YOUR TASK: Search the records below for "down"; copy each line that has it.

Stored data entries
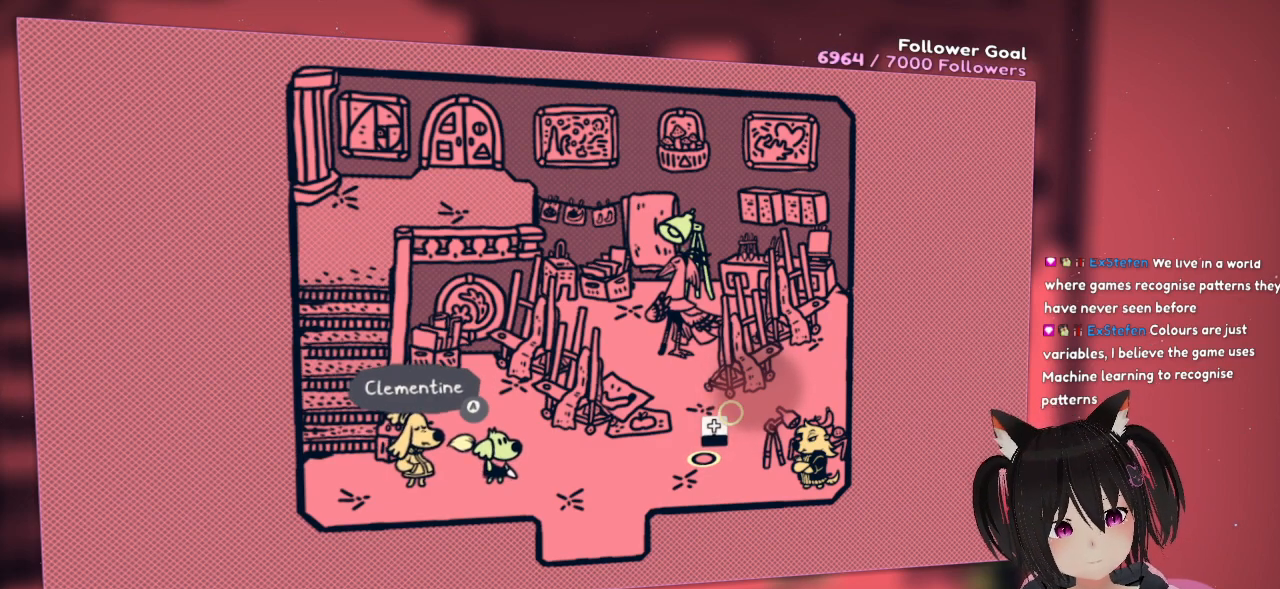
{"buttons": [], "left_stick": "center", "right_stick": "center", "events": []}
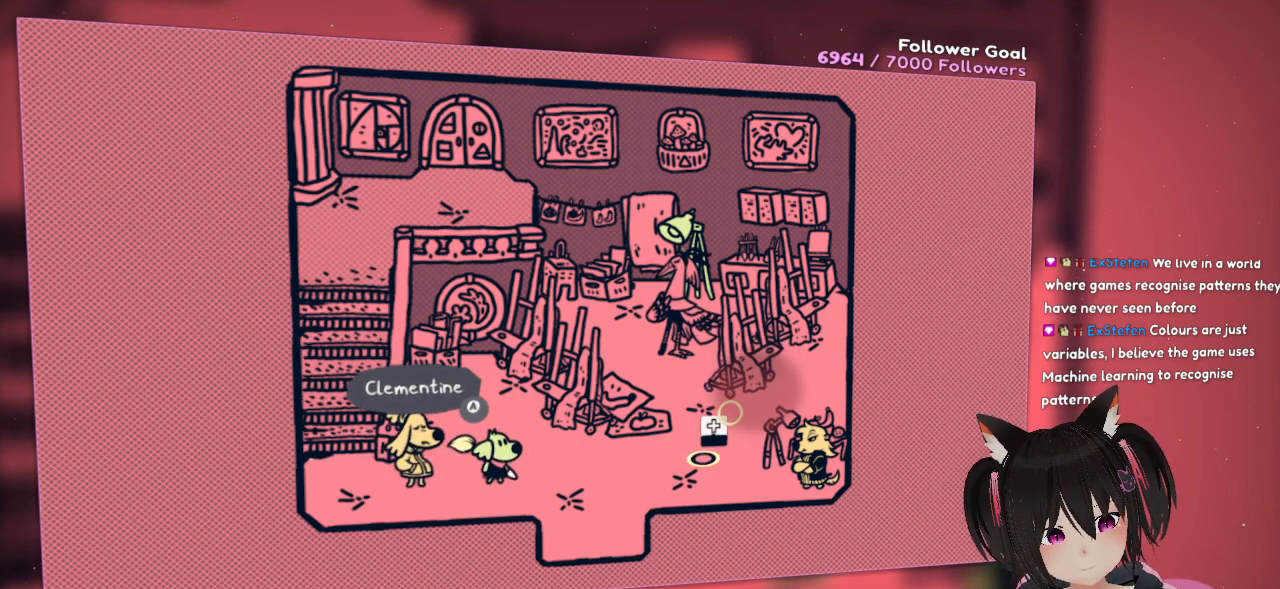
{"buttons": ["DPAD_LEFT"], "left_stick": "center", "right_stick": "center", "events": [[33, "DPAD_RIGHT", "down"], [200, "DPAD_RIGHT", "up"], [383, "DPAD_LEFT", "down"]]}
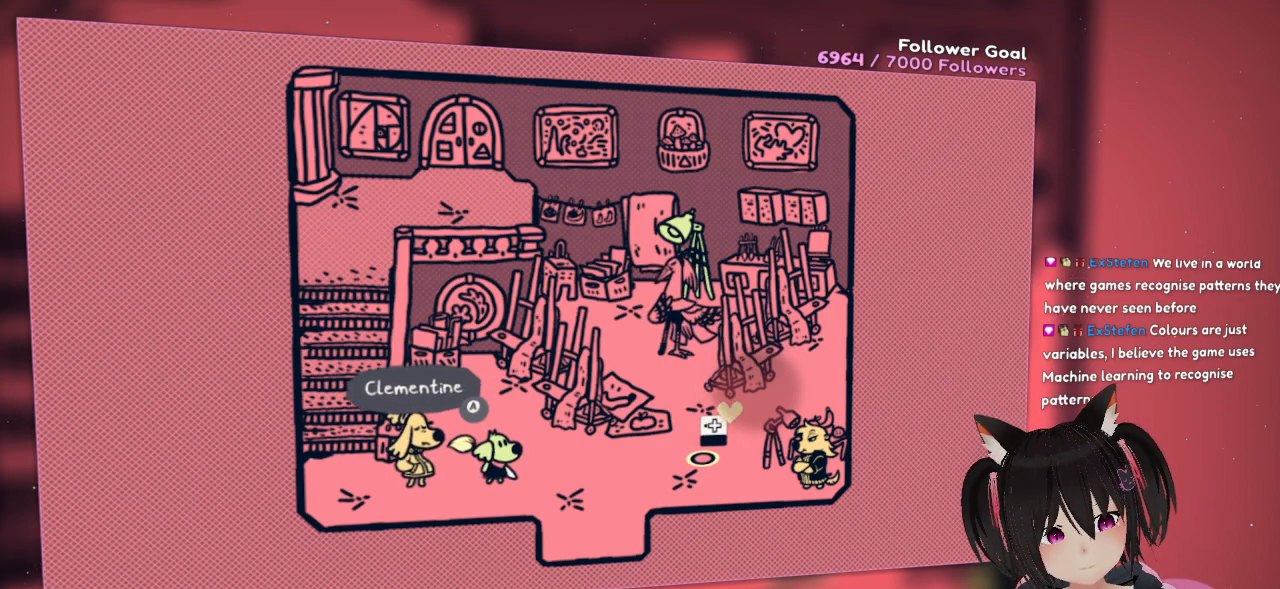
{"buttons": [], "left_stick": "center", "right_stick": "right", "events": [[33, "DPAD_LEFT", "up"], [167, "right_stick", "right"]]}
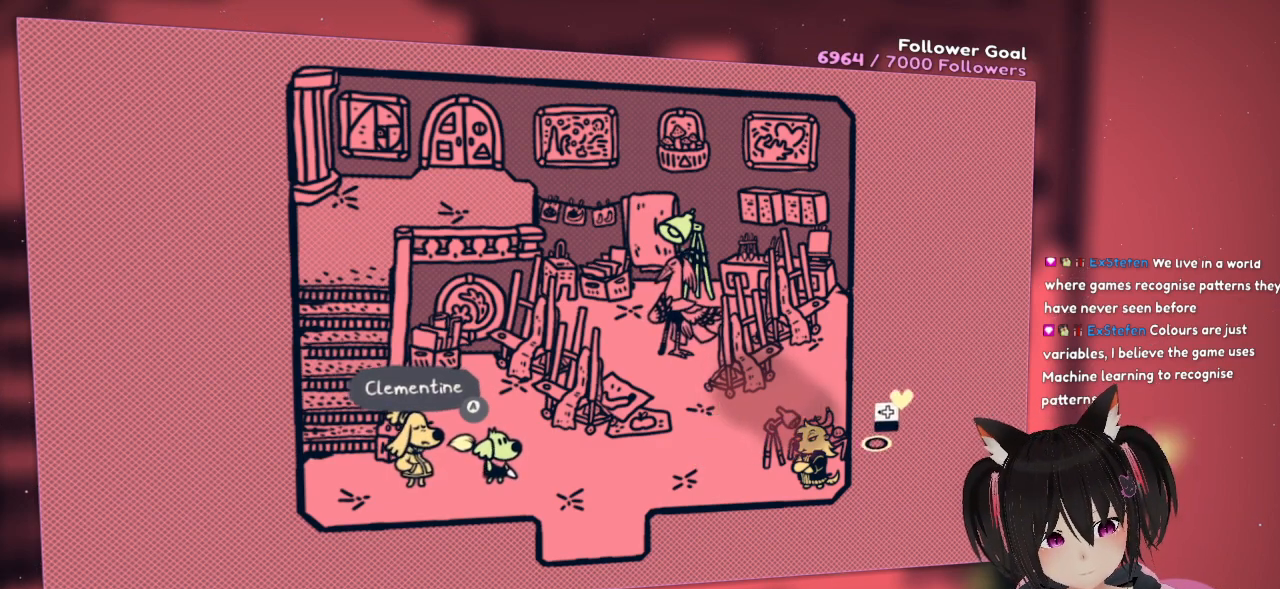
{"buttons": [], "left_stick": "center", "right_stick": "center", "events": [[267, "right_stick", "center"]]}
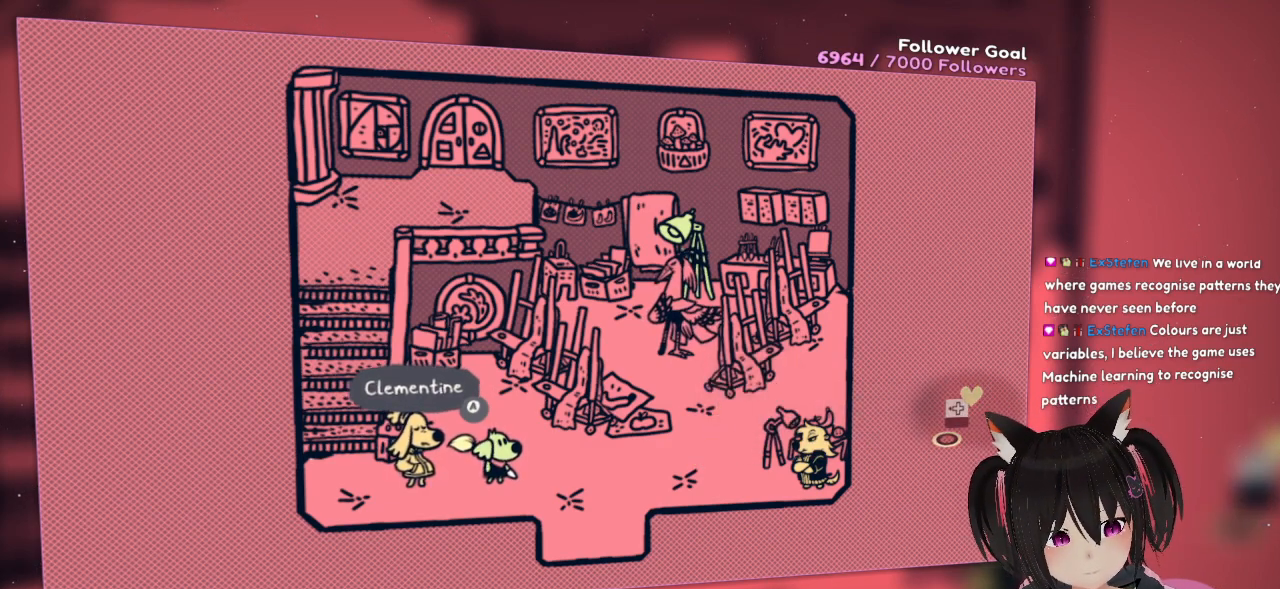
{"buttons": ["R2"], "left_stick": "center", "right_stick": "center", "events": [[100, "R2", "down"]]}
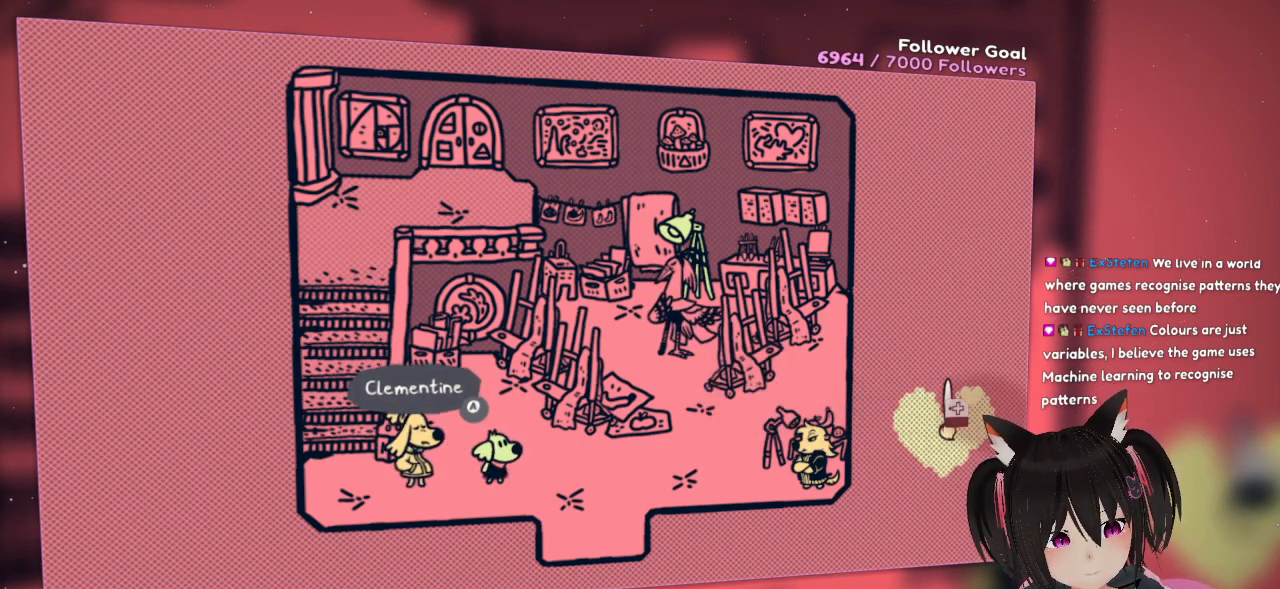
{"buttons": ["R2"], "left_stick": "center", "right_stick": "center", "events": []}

COMPLETED TASK:
{"buttons": ["DPAD_LEFT"], "left_stick": "center", "right_stick": "center", "events": [[33, "DPAD_RIGHT", "down"], [200, "DPAD_RIGHT", "up"], [383, "DPAD_LEFT", "down"]]}
{"buttons": ["R2"], "left_stick": "center", "right_stick": "center", "events": [[100, "R2", "down"]]}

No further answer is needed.